John Williams, the Federal Reserve's newest policymaker, is unlikely to call for a quick exit from Fed monetary stimulus despite his long association with sharp critics of super-easy policy, economists who know him said.
The new San Francisco Federal Reserve Bank chief is described by colleagues as having common sense and a persuasive logic. He studied under and collaborated extensively with Stanford University professor John Taylor, a vocal critic of the Fed's current round of quantitative easing.
A second frequent co-author, European Central Bank Governing Council member Athanasios Orphanides, is known for his broad denunciations of central bank activism and his recent focus on the threat of inflation.
Last week, Fed Chairman Ben Bernanke, who has spearheaded the central bank's foray into near-zero interest rates and more than $2 trillion of asset purchases to push borrowing costs lower, gave no hint he is worried enough about inflation to reverse course.
Williams' recent research, including a paper earlier this year which credits the central bank's asset-buying with boosting jobs and keeping the economy from falling into deflation, suggests he will back that policy.
On Wednesday Williams, appointed to his current post on March 1, gives his first policy speech as San Francisco Fed president.
He has been moving a little bit more toward the easy-money position, said Bennett McCallum, an economics professor at Carnegie Mellon University's Tepper School of Business.
Michael Woodford, an economics professor at Columbia University, agreed. I do not expect his policy views to be as hawkish as those of Taylor or Orphanides, he said.
Like several other recently appointed regional Fed bank presidents, including Chicago Fed's Charles Evans, St. Louis Fed's James Bullard, and Boston Fed's Eric Rosengren, Williams is a Fed insider.
Before taking up his current post, he was research director under former San Francisco Fed President Janet Yellen, seen as one of the U.S. central bank's most dovish members. Yellen is now vice chair of the Fed's Washington-based board.
Earlier, he had been a senior economist at the board.
The addition of Williams to the Fed's policy-setting committee, which next meets June 21-22, will bolster the consensus for easy policy at the U.S. central bank, even as other world central banks raise rates or move closer to doing so.

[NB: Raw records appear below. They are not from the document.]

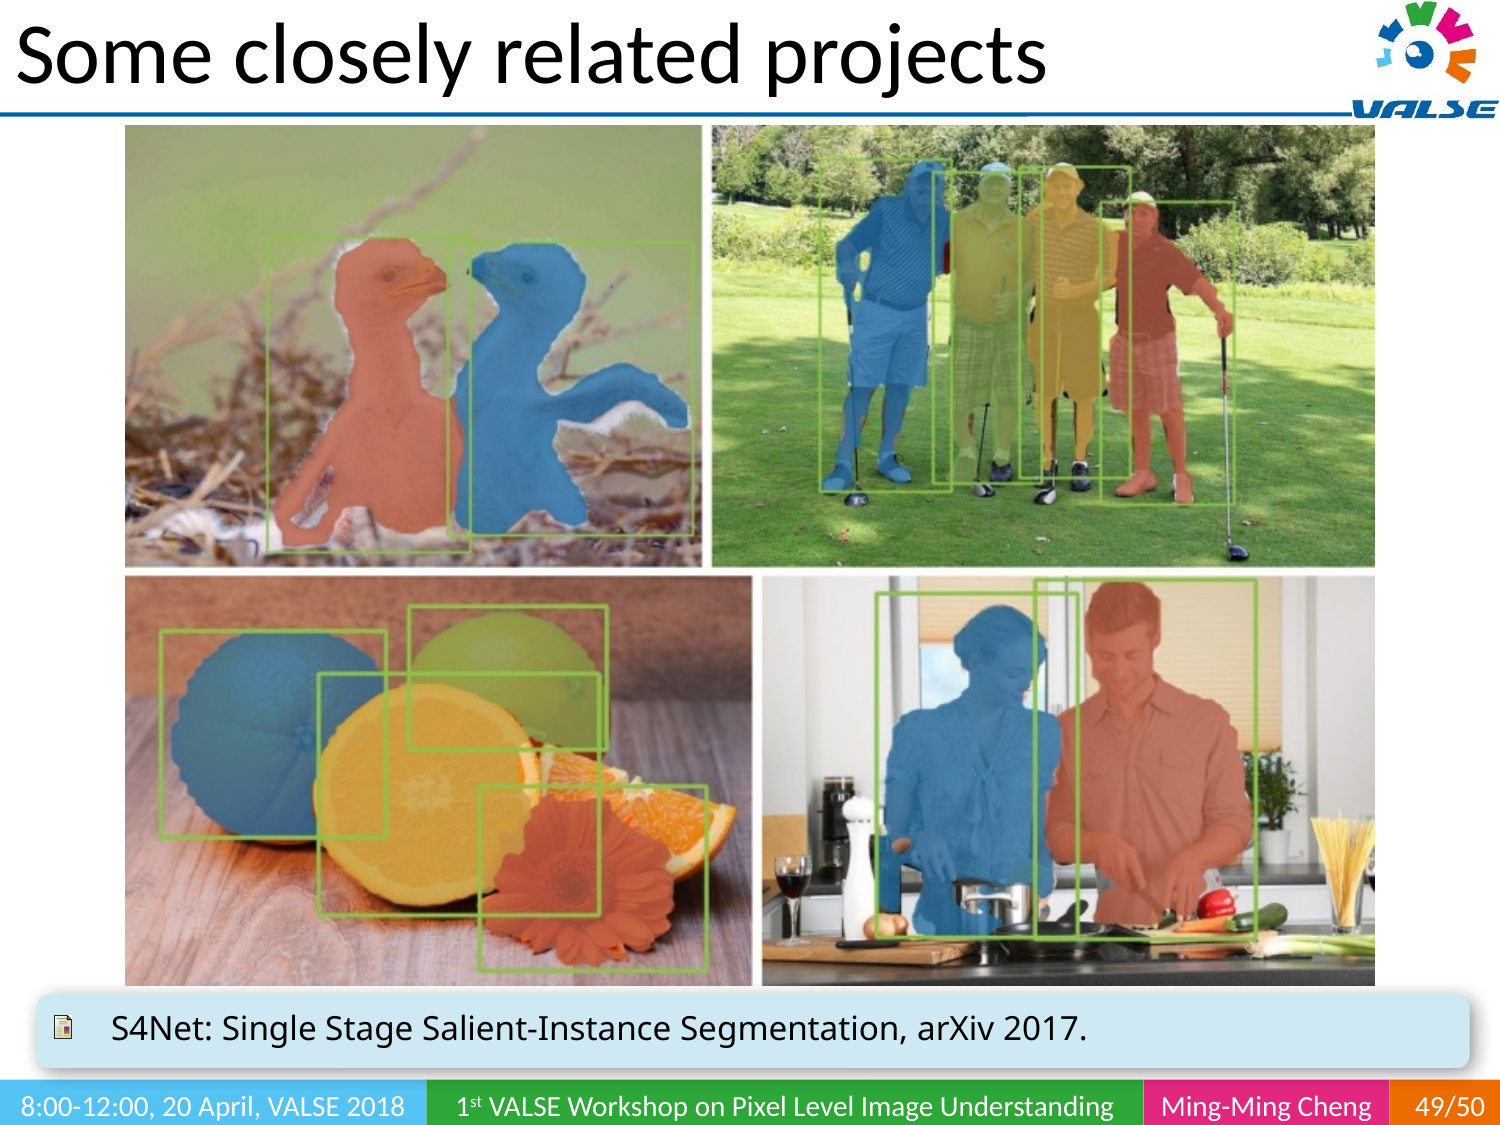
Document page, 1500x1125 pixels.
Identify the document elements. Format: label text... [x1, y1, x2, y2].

picture [1348, 110, 1500, 119]
text_box S4Net: Single Stage Salient-Instance Segmentation, arXiv 2017. [35, 993, 1471, 1070]
title Some closely related projects [0, 0, 1500, 110]
picture [54, 1015, 79, 1039]
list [124, 125, 1376, 986]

I expect he will be part of a centrist coalition that includes the chairman, the vice chair, (New York Fed President) Bill Dudley, (Chicago Fed President) Charlie Evans, John Williams and a few others, said Mark Gertler, an economics professor at New York University. If you look at the broad body of what he's done and also take into account his personality, I expect him to be very much in the mainstream.

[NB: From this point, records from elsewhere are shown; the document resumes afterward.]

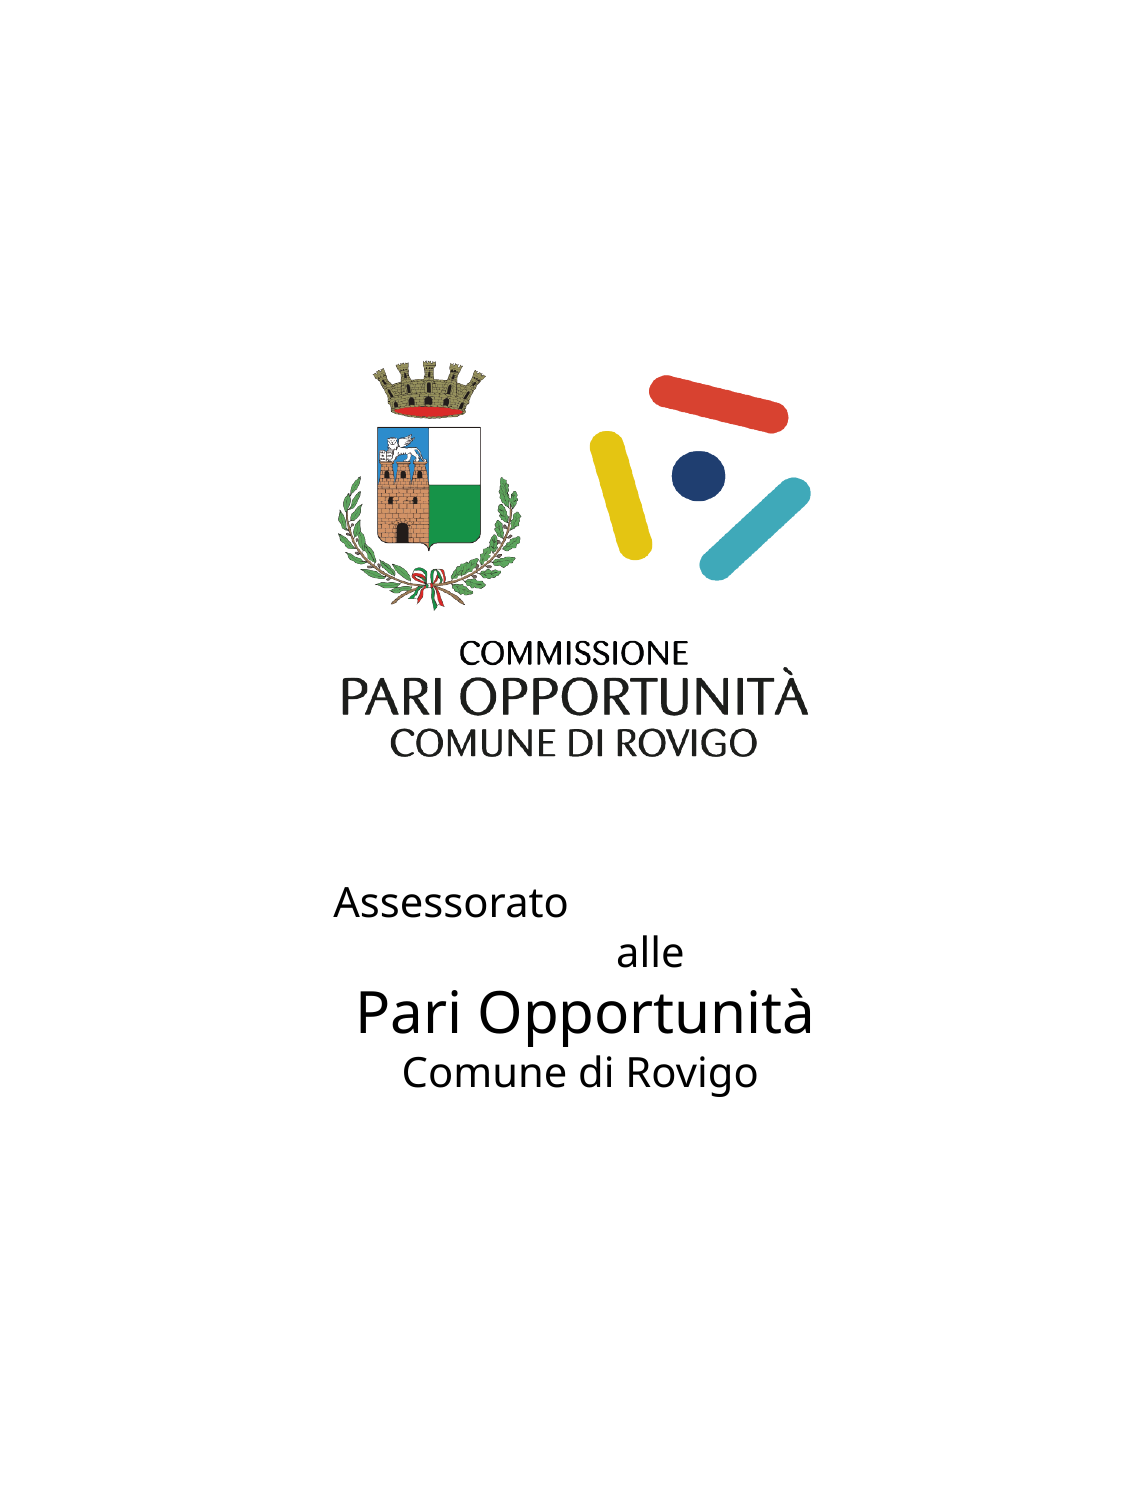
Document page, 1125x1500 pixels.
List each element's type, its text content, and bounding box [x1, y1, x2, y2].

text_box Assessorato alle Pari Opportunità Comune di Rovigo [314, 868, 846, 1103]
picture [337, 359, 811, 758]
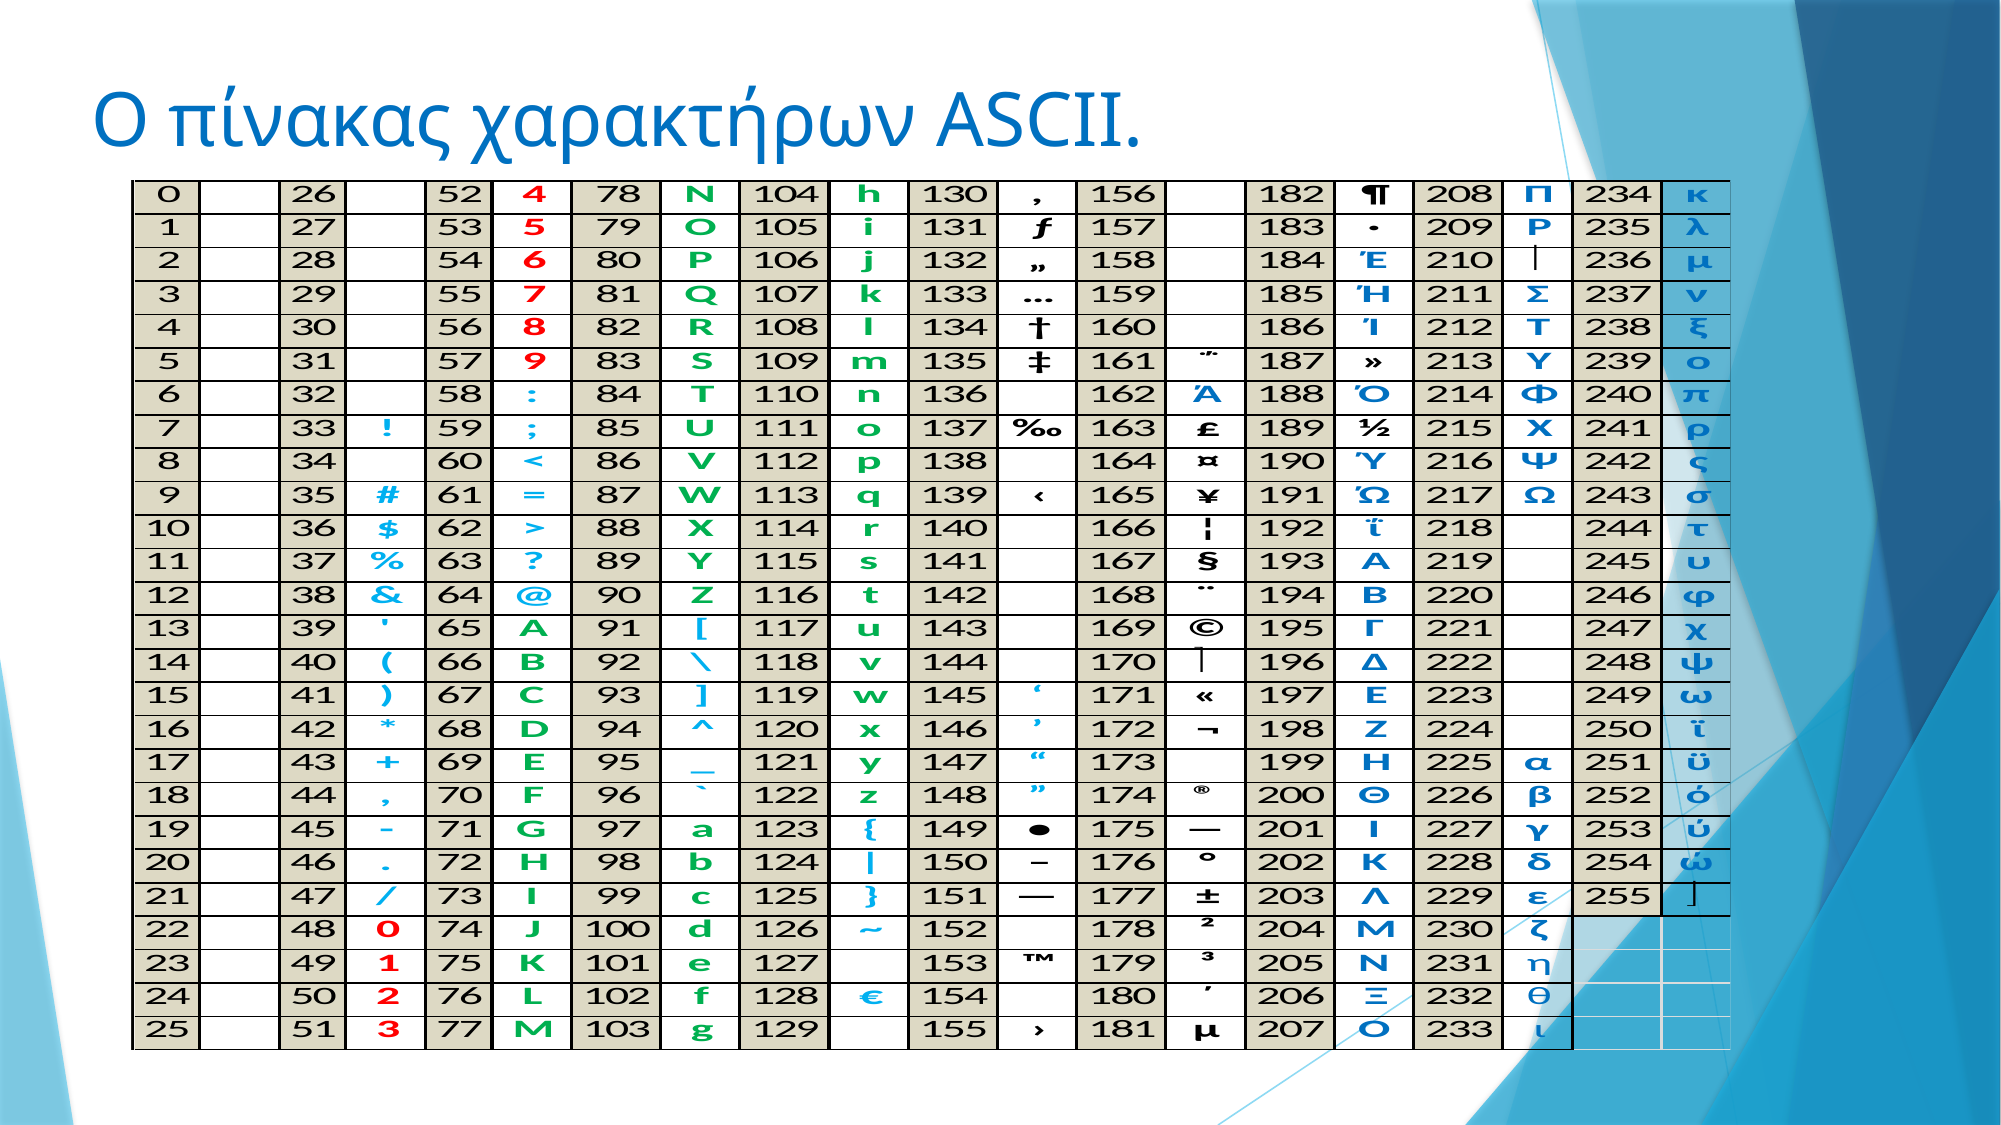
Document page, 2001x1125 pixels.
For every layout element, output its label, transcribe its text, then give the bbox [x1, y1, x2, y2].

title Ο πίνακας χαρακτήρων ASCII. [76, 64, 1376, 230]
picture [130, 179, 1734, 1052]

Among current Fed policymakers, Gertler said, Williams most closely resembles Evans.
They both sort of strike me as taking a very common-sense approach to issues, Gertler said. Evans, one of the Fed's most dovish top officials, is known for his analytical talents and willingness to argue for unpopular but to his mind potentially useful policies, like allowing inflation to rise above its ideal level for temporary periods.

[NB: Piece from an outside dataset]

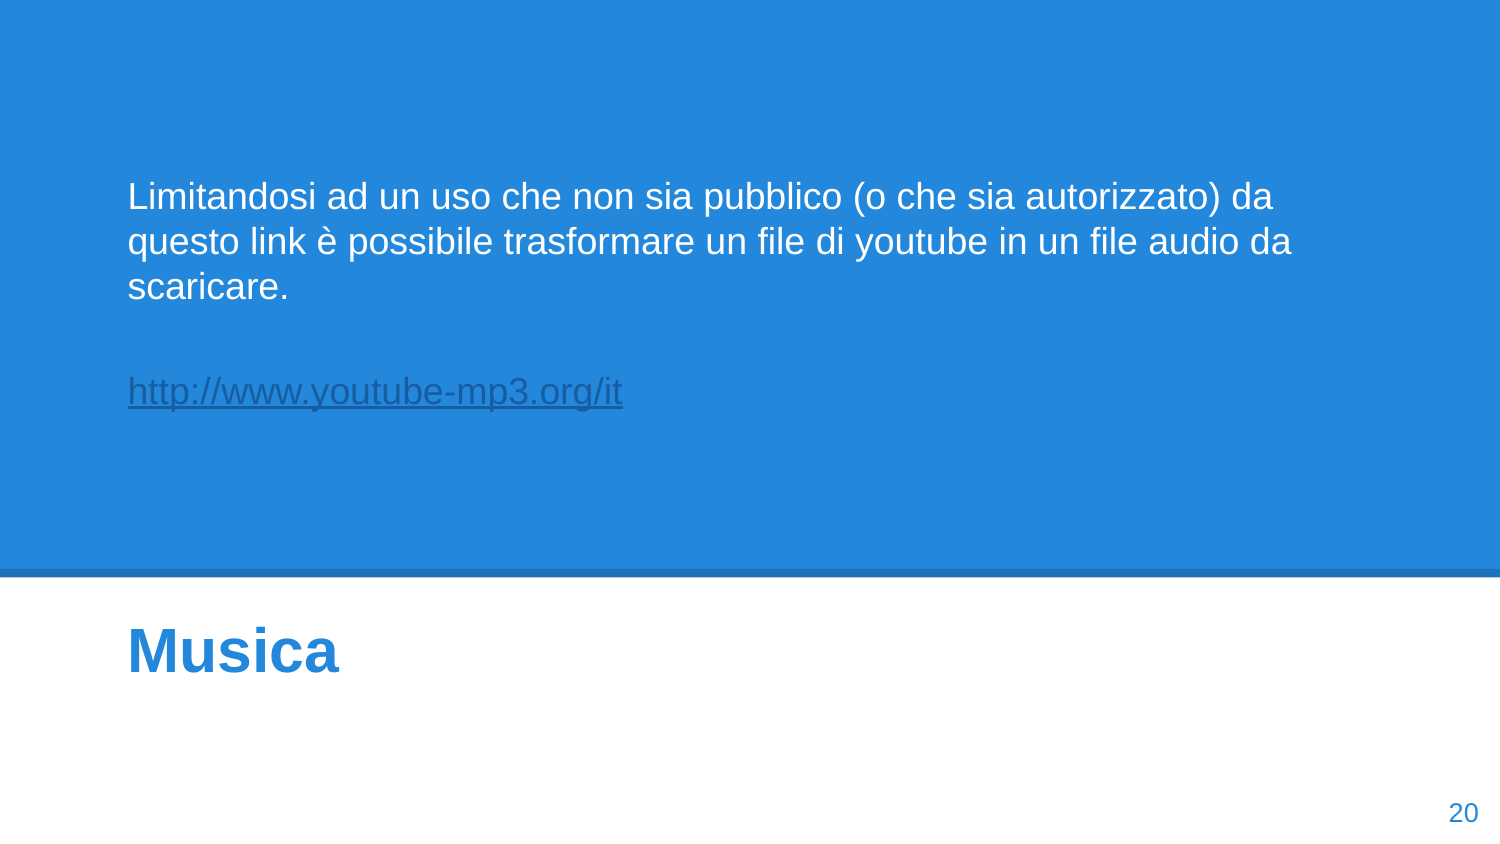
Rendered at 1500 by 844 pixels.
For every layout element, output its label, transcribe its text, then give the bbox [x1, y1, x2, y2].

title Limitandosi ad un uso che non sia pubblico (o che sia autorizzato) da questo link è possibile trasformare un file di youtube in un file audio da scaricare. http://www.youtube-mp3.org/it [112, 306, 1388, 577]
subtitle Musica [112, 594, 1388, 722]
slide_number ‹#› [1403, 779, 1494, 844]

In a 2009 paper, Williams argued that a central bank may want to target inflation of as high as 4 percent -- twice the informal 2 percent target the Fed uses -- if it finds its policies constrained by the impossibility of lowering rates below zero and more economic stimulus is needed.
But economists caution against reading too much into that stance, especially since Williams has publicly argued the Fed's recent asset-buying has been effective.
He's not as dovish as Yellen ... but I would suspect he's going to lean toward the dovish side, said Michael Feroli, chief economist at JPMorgan & Chase. I suspect he'll probably vote with the committee, and I would be surprised if he's a vocal critic the way some regional Fed presidents are.
Williams will have his first vote on the policy-setting panel next year.